Portugal approves NIS2 transposition

The law is still awaiting presidential promulgation and publication in the Official Gazette, after which the new cybersecurity rules will become mandatory.

What changes in practice:

Expanded scope

The law now covers sectors such as energy, transport, banking, financial infrastructures, health, water supply, public administration, the space sector and digital infrastructures.

Digital service providers

Cloud service providers, data centres, content distribution networks (CDNs), DNS services, online marketplaces, search engines and social media platforms are also included.

Personal liability - Administrators and directors can now be held personally liable for non-compliance - a clear sign that cybersecurity is moving up to C-level.
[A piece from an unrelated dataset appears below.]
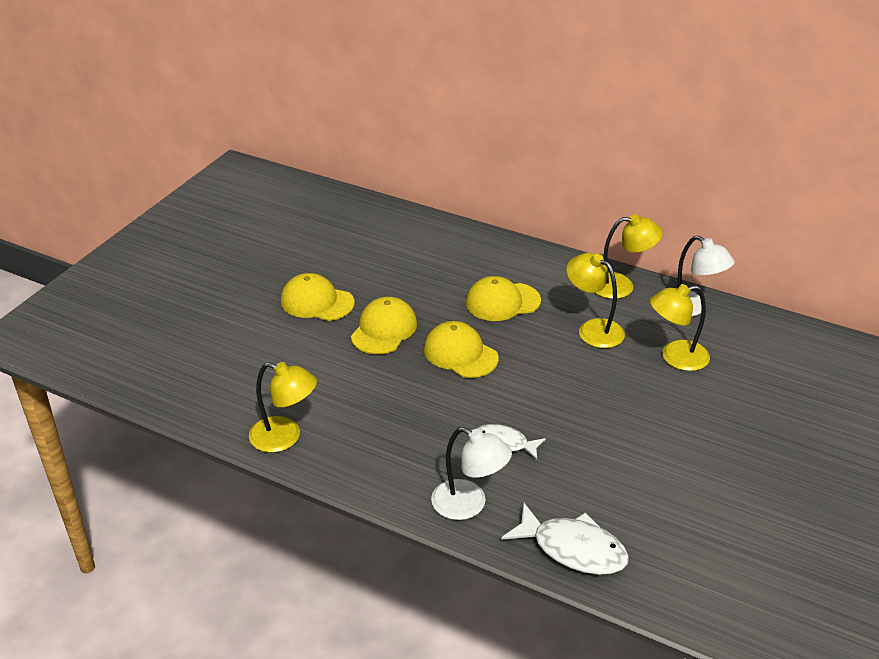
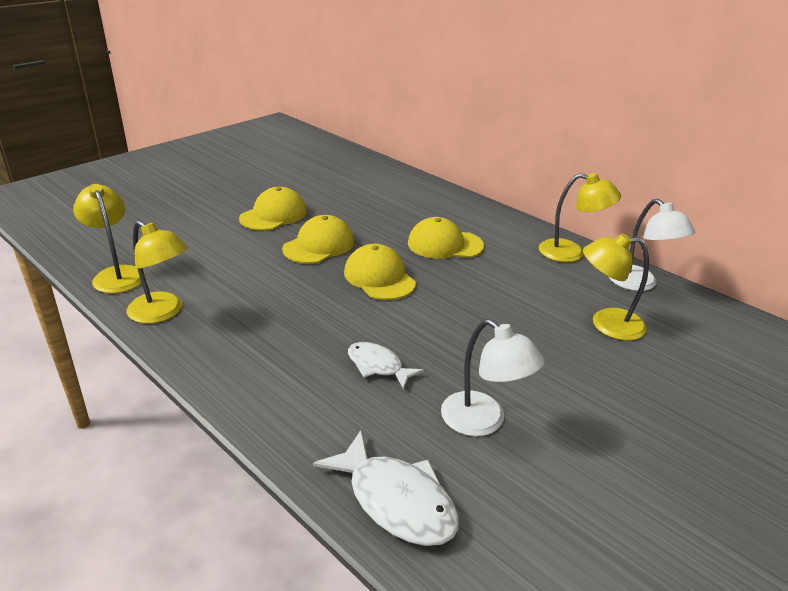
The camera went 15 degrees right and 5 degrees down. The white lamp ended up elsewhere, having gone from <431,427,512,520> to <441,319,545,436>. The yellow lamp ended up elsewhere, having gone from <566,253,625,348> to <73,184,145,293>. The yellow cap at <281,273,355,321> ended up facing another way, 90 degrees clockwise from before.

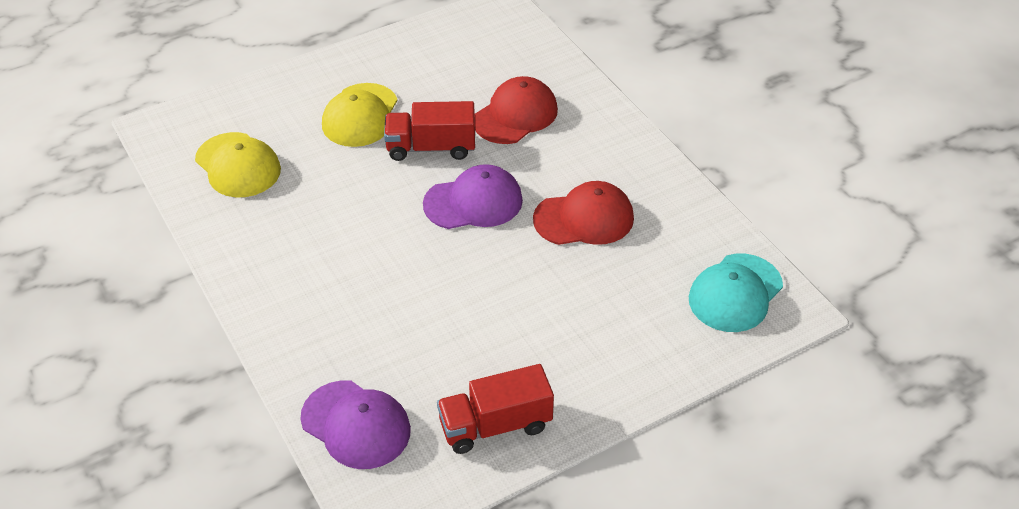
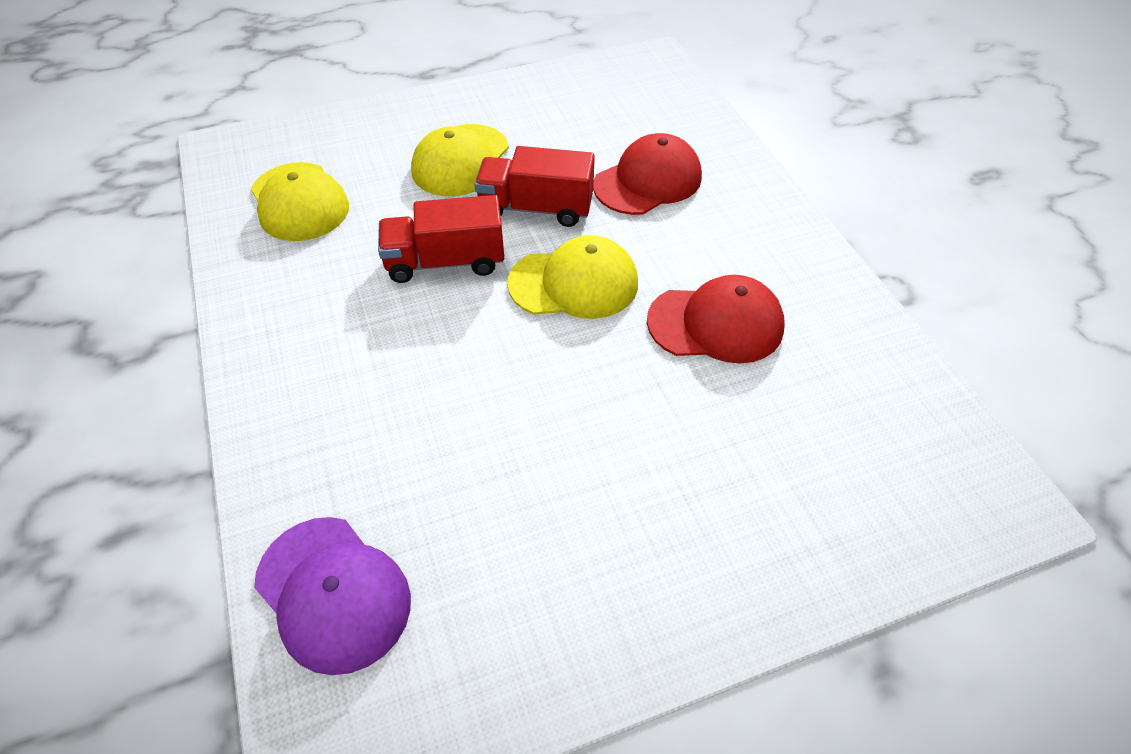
The camera went 10 degrees right and 5 degrees up. The second view lost the turquoise cap at <689,254,783,332>. The red truck ended up elsewhere, having gone from <437,364,554,454> to <378,195,504,283>. What was the purple cap at <423,164,523,229> turned into the yellow cap at <507,235,638,319>.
Mandatory CISO figure - Appointment of a Chief Information Security Officer (or equivalent) as compliance guarantor and responsible for implementing security measures.

Strict deadlines for reporting incidents

• 24 hours: initial alert
• 72 hours: detailed report
• 30 days: final analysis

Penalties for non-compliance

Fines of up to €10M or 2% of global turnover.

Co-ordinated supervision

CNCS leads the way, with specialised support from the Bank of Portugal, CMVM, ASF and ANACOM.

The message is clear:

Cybersecurity is no longer a "nice to have" but a strategic and legal obligation.

For companies in the sectors covered - including many tech companies and digital providers - now is the time to assess the maturity of your cybersecurity programmes.